- [What you have to do] Give back exactly the lines of the data below, starting with the line that has "cells are negative" and going on through the line that has "immunohistochemistry (IHC) photomicrograph".

Dataset entries
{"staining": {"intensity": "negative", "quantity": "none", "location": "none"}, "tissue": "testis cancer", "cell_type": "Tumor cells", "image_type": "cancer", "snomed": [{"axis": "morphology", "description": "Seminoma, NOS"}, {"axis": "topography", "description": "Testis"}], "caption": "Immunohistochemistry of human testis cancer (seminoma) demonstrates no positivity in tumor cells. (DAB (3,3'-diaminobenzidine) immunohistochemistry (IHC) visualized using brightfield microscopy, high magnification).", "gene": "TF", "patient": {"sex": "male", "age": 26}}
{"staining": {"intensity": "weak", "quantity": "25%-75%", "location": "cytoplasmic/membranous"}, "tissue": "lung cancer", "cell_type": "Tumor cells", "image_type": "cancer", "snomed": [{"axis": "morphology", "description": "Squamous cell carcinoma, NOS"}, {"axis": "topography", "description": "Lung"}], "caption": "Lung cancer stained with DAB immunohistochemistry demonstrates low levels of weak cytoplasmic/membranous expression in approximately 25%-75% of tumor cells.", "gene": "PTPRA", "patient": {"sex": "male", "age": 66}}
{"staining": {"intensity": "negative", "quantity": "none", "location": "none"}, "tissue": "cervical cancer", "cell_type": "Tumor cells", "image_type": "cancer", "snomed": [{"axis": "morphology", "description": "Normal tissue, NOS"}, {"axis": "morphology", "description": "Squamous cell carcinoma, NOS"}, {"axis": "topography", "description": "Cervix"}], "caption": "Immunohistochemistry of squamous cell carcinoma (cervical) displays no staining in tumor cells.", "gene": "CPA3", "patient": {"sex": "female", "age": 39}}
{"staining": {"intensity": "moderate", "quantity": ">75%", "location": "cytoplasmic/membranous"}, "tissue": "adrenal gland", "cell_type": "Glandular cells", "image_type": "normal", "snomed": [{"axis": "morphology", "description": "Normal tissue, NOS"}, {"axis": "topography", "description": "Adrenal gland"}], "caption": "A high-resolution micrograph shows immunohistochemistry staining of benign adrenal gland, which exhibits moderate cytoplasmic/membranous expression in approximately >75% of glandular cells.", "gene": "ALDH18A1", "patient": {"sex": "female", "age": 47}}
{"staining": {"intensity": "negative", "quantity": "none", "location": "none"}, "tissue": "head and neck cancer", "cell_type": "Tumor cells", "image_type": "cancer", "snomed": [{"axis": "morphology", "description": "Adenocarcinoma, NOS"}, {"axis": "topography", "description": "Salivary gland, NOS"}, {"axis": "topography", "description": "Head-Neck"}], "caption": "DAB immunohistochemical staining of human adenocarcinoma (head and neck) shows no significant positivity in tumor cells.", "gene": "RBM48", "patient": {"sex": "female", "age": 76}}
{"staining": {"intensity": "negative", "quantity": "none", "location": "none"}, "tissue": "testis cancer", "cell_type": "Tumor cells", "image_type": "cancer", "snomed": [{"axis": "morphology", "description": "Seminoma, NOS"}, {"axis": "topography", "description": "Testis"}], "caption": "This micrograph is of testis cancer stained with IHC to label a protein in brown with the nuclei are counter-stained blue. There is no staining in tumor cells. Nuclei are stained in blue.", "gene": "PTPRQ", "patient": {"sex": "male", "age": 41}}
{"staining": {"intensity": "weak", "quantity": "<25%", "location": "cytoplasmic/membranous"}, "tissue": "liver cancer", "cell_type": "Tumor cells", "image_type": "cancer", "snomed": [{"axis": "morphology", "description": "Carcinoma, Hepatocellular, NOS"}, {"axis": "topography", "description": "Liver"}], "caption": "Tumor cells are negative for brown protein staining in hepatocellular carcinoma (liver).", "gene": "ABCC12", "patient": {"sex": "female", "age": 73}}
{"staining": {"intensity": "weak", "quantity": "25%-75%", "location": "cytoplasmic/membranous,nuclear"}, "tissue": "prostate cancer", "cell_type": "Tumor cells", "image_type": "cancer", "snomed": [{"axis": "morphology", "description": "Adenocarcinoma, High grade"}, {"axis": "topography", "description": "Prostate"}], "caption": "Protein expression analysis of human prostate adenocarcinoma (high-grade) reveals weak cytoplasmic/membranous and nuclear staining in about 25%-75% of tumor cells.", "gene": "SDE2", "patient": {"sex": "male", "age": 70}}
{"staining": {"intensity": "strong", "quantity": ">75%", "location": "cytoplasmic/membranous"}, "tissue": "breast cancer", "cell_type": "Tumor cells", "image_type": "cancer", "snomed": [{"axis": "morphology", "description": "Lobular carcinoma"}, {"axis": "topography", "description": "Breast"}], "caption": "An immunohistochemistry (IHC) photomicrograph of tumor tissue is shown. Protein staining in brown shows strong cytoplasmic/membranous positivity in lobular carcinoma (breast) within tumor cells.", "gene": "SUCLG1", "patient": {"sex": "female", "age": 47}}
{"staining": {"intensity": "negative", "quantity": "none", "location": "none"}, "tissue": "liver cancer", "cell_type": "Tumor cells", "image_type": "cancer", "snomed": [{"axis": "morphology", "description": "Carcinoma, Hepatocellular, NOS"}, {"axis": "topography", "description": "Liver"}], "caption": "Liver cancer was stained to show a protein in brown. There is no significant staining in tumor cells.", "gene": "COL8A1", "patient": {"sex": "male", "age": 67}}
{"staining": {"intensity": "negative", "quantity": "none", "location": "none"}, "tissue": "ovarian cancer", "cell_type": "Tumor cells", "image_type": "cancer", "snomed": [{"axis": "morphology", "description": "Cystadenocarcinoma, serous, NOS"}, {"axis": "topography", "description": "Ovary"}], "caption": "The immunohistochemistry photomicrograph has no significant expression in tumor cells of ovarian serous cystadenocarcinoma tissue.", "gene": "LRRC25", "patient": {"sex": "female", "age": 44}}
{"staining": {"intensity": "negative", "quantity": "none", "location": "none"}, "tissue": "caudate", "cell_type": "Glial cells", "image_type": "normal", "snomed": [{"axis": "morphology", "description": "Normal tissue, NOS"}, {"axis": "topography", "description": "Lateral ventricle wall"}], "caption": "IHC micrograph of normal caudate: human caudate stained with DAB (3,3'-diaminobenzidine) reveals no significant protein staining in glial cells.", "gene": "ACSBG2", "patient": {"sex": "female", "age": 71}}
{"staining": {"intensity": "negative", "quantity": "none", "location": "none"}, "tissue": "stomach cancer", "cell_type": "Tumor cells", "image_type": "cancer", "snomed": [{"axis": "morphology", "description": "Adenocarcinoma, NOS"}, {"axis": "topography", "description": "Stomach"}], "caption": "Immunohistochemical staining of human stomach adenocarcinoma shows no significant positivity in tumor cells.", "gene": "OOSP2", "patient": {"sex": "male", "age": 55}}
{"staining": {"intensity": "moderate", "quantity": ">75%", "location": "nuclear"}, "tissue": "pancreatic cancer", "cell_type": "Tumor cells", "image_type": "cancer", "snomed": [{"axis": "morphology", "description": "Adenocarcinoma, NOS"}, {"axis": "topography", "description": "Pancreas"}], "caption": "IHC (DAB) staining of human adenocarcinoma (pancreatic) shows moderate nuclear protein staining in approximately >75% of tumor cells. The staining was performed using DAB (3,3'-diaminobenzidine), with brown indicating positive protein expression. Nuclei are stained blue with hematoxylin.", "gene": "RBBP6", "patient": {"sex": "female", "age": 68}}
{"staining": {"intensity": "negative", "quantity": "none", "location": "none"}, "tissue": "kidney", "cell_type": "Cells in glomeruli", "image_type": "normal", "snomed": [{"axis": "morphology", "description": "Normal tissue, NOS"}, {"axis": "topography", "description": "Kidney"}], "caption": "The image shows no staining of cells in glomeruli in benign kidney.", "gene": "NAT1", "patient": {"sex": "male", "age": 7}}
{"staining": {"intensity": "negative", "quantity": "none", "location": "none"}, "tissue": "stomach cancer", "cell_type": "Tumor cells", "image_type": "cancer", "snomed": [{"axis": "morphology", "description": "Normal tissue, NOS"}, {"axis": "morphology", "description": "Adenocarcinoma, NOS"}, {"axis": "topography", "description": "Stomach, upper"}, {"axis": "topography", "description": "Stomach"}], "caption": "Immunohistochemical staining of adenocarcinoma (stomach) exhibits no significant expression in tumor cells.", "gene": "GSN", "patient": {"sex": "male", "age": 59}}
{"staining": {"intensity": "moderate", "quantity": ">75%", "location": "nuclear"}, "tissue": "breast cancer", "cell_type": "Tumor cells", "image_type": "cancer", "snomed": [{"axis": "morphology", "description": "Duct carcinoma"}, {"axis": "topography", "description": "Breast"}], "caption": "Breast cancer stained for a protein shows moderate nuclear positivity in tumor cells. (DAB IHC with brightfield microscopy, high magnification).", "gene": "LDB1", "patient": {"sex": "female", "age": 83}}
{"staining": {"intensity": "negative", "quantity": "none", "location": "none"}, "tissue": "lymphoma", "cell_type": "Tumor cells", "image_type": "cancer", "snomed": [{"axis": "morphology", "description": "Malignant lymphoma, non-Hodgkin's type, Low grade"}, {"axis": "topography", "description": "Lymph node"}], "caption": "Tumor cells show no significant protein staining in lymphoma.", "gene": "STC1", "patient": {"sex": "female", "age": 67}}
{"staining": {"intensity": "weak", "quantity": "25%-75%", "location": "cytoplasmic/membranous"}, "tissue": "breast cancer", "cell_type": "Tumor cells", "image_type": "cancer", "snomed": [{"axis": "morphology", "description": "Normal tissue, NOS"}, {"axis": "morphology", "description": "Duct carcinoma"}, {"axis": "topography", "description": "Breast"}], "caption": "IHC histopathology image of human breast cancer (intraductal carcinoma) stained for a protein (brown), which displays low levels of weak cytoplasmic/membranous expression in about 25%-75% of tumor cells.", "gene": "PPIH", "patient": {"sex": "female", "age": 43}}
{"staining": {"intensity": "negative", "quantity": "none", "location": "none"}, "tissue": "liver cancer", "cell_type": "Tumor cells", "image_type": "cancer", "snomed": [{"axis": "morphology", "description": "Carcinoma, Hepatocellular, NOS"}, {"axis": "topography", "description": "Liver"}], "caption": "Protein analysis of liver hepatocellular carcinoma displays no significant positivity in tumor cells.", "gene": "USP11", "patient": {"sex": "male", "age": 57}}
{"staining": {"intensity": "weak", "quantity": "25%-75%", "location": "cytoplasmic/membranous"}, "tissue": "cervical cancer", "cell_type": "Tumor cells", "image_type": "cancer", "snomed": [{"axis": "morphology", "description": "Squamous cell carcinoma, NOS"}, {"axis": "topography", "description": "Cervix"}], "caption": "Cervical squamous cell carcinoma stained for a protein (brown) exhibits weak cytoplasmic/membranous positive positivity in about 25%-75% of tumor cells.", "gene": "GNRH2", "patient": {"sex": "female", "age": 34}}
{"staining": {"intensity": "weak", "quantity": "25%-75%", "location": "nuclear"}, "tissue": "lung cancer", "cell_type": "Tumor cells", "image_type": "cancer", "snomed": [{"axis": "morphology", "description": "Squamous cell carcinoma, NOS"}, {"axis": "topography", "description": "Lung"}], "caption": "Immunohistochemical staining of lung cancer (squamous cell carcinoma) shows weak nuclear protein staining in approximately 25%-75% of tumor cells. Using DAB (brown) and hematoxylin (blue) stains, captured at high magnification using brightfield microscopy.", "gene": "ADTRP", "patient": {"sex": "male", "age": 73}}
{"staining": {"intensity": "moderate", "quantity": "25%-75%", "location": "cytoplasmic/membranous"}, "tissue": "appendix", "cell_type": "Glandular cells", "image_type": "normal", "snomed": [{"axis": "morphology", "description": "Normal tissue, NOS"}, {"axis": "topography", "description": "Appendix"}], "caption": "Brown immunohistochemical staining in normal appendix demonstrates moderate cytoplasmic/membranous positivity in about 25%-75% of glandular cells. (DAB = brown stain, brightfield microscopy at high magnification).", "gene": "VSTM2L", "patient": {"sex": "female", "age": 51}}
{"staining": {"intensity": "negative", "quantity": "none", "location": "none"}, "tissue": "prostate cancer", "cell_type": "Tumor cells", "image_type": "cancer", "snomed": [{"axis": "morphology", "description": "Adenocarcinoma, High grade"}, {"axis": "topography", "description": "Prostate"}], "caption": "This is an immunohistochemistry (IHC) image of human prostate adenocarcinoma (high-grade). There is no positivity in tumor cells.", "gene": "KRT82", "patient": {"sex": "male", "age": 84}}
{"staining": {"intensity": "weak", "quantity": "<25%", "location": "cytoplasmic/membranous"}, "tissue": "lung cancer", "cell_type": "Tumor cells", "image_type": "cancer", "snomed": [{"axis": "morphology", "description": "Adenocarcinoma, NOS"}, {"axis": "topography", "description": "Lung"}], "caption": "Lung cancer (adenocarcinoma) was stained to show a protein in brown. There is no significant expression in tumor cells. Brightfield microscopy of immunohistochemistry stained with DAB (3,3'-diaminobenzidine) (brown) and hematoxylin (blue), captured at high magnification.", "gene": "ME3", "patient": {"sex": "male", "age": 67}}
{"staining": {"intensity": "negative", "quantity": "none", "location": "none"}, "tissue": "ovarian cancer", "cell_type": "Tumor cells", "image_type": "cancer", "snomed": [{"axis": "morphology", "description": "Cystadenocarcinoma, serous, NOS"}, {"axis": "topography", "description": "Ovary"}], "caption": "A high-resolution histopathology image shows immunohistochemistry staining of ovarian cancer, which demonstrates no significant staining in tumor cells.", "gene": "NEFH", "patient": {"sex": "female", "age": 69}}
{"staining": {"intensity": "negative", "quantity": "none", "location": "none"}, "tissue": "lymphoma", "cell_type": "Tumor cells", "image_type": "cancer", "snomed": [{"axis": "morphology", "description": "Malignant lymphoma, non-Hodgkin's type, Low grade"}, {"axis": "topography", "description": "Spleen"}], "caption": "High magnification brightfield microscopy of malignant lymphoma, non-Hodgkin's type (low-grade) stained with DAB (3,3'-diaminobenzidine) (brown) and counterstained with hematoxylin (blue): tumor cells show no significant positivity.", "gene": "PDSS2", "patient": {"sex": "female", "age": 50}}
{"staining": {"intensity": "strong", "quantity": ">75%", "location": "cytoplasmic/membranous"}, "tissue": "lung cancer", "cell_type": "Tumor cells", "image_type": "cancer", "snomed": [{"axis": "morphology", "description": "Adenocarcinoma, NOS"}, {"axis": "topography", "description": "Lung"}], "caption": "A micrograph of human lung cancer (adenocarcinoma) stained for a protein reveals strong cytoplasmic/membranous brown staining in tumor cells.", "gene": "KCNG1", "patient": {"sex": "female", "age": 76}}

- [Answer area]
{"staining": {"intensity": "weak", "quantity": "<25%", "location": "cytoplasmic/membranous"}, "tissue": "liver cancer", "cell_type": "Tumor cells", "image_type": "cancer", "snomed": [{"axis": "morphology", "description": "Carcinoma, Hepatocellular, NOS"}, {"axis": "topography", "description": "Liver"}], "caption": "Tumor cells are negative for brown protein staining in hepatocellular carcinoma (liver).", "gene": "ABCC12", "patient": {"sex": "female", "age": 73}}
{"staining": {"intensity": "weak", "quantity": "25%-75%", "location": "cytoplasmic/membranous,nuclear"}, "tissue": "prostate cancer", "cell_type": "Tumor cells", "image_type": "cancer", "snomed": [{"axis": "morphology", "description": "Adenocarcinoma, High grade"}, {"axis": "topography", "description": "Prostate"}], "caption": "Protein expression analysis of human prostate adenocarcinoma (high-grade) reveals weak cytoplasmic/membranous and nuclear staining in about 25%-75% of tumor cells.", "gene": "SDE2", "patient": {"sex": "male", "age": 70}}
{"staining": {"intensity": "strong", "quantity": ">75%", "location": "cytoplasmic/membranous"}, "tissue": "breast cancer", "cell_type": "Tumor cells", "image_type": "cancer", "snomed": [{"axis": "morphology", "description": "Lobular carcinoma"}, {"axis": "topography", "description": "Breast"}], "caption": "An immunohistochemistry (IHC) photomicrograph of tumor tissue is shown. Protein staining in brown shows strong cytoplasmic/membranous positivity in lobular carcinoma (breast) within tumor cells.", "gene": "SUCLG1", "patient": {"sex": "female", "age": 47}}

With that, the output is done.